- Volytsia-Poliova Location of Volytsia-Poliova in Ukraine
- Coordinates: 49°49′40″N 26°36′36″E﻿ / ﻿49.82778°N 26.61000°E
- Country: Ukraine
- Oblast: Khmelnytskyi Oblast
- Raion: Khmelnytskyi Raion
- Village founded: 1593
- Council created: 1922

Government
- • Village Head: Volodymyr Shvets

Area
- • Total: 2.845 km^{2} (1.098 sq mi)
- Elevation: 295 m (968 ft)

Population (2011)
- • Total: 830
- • Density: 290/km^{2} (760/sq mi)
- Time zone: UTC+2 (EET)
- • Summer (DST): UTC+3 (EEST)
- Postal code: 30627
- Area code: +380 3844
- Website: http://rada.gov.ua/

= Volytsia-Polova =

Rural locality in Khmelnytskyi Oblast, Ukraine

Volytsia-Poliova (Волиця-Польова) is a village and rural council (silska rada) in Khmelnytskyi Raion of Khmelnytskyi Oblast in western Ukraine. The village belongs to Teofipol settlement hromada, one of the hromadas of Ukraine. Its population was 830 as of the 2001 Ukrainian census.

==History==
Volytsia-Poliova was first founded in 1593. The village was previously called Volytsia Khaietskoho (Волиця Хаєцького). In 1922, the Volytsia-Poliova Village Council (Волиця-Польова сільська рада) was created which administers the village of Volytsia-Poliova itself.

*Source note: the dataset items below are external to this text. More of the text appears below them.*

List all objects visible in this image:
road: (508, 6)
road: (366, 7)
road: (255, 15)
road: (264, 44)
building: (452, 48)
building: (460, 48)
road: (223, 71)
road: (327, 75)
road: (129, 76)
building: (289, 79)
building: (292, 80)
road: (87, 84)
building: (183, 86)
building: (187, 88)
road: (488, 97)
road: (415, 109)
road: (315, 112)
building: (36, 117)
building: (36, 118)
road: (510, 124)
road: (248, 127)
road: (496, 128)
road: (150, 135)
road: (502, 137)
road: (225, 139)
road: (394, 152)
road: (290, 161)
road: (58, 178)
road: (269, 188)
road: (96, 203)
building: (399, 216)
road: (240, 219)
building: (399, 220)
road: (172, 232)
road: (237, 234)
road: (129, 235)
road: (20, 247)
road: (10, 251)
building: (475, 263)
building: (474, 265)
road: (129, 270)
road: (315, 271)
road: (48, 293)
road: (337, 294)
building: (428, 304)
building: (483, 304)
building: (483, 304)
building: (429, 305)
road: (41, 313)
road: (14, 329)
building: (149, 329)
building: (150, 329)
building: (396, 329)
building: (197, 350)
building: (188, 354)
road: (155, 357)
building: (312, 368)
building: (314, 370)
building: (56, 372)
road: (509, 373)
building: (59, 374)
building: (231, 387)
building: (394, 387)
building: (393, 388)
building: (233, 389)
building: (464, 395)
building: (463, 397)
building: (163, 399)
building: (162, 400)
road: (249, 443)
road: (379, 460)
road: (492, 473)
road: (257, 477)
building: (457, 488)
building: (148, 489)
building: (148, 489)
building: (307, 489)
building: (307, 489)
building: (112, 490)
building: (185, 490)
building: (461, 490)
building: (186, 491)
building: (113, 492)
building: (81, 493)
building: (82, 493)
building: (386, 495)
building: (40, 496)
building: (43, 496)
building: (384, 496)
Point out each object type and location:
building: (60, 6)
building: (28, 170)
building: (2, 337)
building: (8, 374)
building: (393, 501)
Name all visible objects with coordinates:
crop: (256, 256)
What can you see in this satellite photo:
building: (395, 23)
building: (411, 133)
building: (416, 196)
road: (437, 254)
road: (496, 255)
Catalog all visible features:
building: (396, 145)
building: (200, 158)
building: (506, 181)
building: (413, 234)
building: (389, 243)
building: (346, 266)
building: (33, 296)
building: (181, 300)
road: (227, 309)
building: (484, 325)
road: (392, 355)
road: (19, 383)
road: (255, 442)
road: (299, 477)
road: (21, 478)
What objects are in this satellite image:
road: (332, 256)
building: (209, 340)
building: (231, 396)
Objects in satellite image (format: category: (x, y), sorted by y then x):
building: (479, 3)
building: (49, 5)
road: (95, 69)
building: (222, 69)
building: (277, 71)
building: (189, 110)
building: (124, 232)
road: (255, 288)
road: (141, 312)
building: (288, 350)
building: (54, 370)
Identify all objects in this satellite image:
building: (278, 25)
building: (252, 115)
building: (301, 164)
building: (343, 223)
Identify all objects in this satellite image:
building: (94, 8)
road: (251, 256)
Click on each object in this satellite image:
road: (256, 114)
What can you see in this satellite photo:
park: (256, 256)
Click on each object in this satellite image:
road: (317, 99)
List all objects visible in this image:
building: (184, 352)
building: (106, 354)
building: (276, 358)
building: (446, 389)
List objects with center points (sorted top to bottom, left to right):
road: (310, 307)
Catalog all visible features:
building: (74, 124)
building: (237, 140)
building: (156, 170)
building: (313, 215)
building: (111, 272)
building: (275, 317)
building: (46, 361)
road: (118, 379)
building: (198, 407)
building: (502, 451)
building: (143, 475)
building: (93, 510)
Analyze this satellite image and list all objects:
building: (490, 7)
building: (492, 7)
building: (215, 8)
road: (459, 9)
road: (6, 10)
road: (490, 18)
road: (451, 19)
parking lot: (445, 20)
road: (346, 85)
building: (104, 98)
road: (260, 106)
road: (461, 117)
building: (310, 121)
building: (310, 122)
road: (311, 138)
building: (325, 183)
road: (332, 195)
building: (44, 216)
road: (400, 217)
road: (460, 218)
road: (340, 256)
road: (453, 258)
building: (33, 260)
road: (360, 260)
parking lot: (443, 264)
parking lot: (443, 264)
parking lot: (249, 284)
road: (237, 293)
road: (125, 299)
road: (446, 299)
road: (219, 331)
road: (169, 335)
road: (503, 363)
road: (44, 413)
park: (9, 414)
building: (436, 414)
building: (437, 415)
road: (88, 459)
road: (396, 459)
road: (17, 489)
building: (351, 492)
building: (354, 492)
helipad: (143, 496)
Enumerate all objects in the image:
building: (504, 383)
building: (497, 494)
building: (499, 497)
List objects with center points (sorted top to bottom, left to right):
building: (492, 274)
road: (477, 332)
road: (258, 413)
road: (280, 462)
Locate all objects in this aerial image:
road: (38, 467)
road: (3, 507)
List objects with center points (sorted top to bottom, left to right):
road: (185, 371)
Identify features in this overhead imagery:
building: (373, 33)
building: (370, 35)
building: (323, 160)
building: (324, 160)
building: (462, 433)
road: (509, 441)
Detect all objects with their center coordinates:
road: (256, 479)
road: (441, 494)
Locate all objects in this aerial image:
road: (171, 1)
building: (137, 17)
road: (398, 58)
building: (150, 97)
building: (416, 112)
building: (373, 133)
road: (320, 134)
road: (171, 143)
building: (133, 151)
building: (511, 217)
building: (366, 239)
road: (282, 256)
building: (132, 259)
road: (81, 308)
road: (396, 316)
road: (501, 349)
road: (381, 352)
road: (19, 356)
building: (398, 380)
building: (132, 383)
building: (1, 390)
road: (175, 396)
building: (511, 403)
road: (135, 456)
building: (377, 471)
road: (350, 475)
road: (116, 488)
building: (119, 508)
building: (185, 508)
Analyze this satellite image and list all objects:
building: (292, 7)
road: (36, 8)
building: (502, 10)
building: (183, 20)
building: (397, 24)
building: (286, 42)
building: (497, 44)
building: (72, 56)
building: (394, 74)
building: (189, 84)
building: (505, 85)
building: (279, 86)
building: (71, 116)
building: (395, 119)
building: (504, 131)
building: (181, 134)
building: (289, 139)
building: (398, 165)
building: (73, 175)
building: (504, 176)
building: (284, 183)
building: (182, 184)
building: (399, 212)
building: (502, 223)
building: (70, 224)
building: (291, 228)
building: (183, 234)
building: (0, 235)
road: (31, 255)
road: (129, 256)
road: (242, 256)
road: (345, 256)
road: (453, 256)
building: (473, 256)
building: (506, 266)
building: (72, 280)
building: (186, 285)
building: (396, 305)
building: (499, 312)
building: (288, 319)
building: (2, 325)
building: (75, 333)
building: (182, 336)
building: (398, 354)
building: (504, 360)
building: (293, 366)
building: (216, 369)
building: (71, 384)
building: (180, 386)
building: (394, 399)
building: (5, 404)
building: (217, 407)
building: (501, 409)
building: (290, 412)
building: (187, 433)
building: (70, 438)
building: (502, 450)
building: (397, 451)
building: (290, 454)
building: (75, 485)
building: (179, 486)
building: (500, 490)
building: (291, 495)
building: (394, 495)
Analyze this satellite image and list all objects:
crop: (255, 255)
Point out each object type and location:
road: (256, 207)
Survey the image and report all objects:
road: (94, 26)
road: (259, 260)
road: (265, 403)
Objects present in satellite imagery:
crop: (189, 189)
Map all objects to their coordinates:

Until 18 July 2020, Volytsia-Polova belonged to Teofipol Raion. The raion was abolished in July 2020 as part of the administrative reform of Ukraine, which reduced the number of raions of Khmelnytskyi Oblast to three. The area of Teofipol Raion was merged into Khmelnytskyi Raion.